Der Preis beinhalte eine Gewinnspanne von 20 Prozent für Trumps handverlesenen Auftragnehmer, heißt es unter Berufung auf Regierungsdokumente. Demnach enthielt das Unternehmen, das bereits am Schwimmbecken eines Golfclubs von Trump gearbeitet hat, einen Vertrag ohne Ausschreibung.

Der US-Präsident lässt dem Wasserbecken im Herzen von Washington einen Schwimmbad-Bodenbelag verpassen. Arbeiter kleiden den Boden des Reflecting Pools mit blauem Material aus, das normalerweise in Schwimmbädern genutzt wird. Das Wasserbecken, vor dem Bürgerrechtler Martin Luther King 1963 seine berühmte „I Have a Dream“-Rede gehalten hatte, sei „in schrecklichem Zustand“, hatte Trump Ende April gesagt.
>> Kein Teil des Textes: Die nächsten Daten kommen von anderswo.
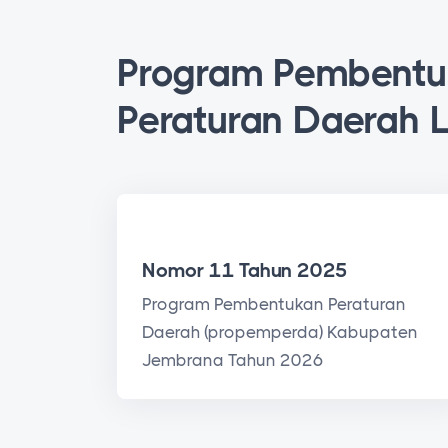
Program Pembent
Peraturan Daerah 
Program Pembentukan Peraturan Daerah
Nomor 11 Tahun 2025
Program Pembentukan Peraturan
Daerah (propemperda) Kabupaten
Jembrana Tahun 2026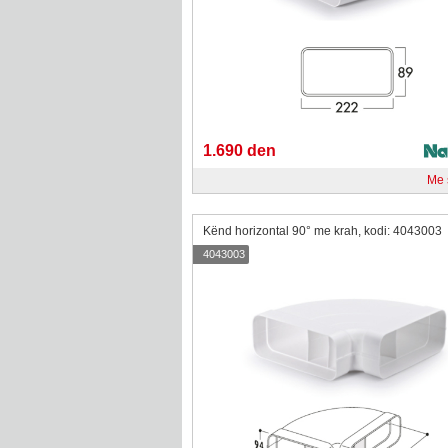
1.690 den
Me
Kënd horizontal 90° me krah, kodi: 4043003
4043003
Der zu den Wahrzeichen von Washington zählende Reflecting Pool sei „dreckig und schmutzig“ und habe „seit vielen Jahren geleckt wie ein Sieb“.

Laut „New York Times“ vergab die US-Regierung den Auftrag im vergangenen Monat ohne Ausschreibung an die Firma „Atlantic Industrial Coatings“ und umging dabei die Verpflichtung, konkurrierende Angebote einzuholen, indem sie erklärte, die Situation sei so dringend, dass jede Verzögerung der Regierung „ernsthaften Schaden“ zufügen würde. Jedoch wurden keine Angaben dazu gemacht, worin dieser Schaden bestanden hätte.
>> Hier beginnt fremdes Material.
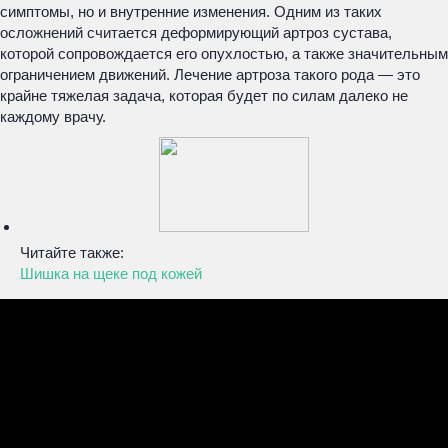
симптомы, но и внутренние изменения. Одним из таких
осложнений считается деформирующий артроз сустава,
которой сопровождается его опухлостью, а также значительным
ограничением движений. Лечение артроза такого рода — это
крайне тяжелая задача, которая будет по силам далеко не
каждому врачу.
Читайте также:
Шишка на щеке под кожей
Stattdessen habe die Regierung Trumps Wunsch angeführt, die Arbeiten noch vor den Jubiläumsfeierlichkeiten zur amerikanischen Unabhängigkeit am 4. Juli abzuschließen, die sich 2026 zum 250. Mal jährt. Dieser Zeitdruck könnte die gestiegenen Kosten erklären, hieß es. Dem Bericht zufolge hat eine gemeinnützige Organisation, die sich der Landschaftsarchitektur widmet, beim US-Bezirksgericht in Washington eine Klage eingereicht, um die Neugestaltung des Pools zu stoppen. Die „Cultural Landscape Foundation“ erklärte, die Trump-Regierung habe ein Gesetz missachtet, das eine vorherige Prüfung von Projekten vorschreibt, die historische Denkmäler verändern.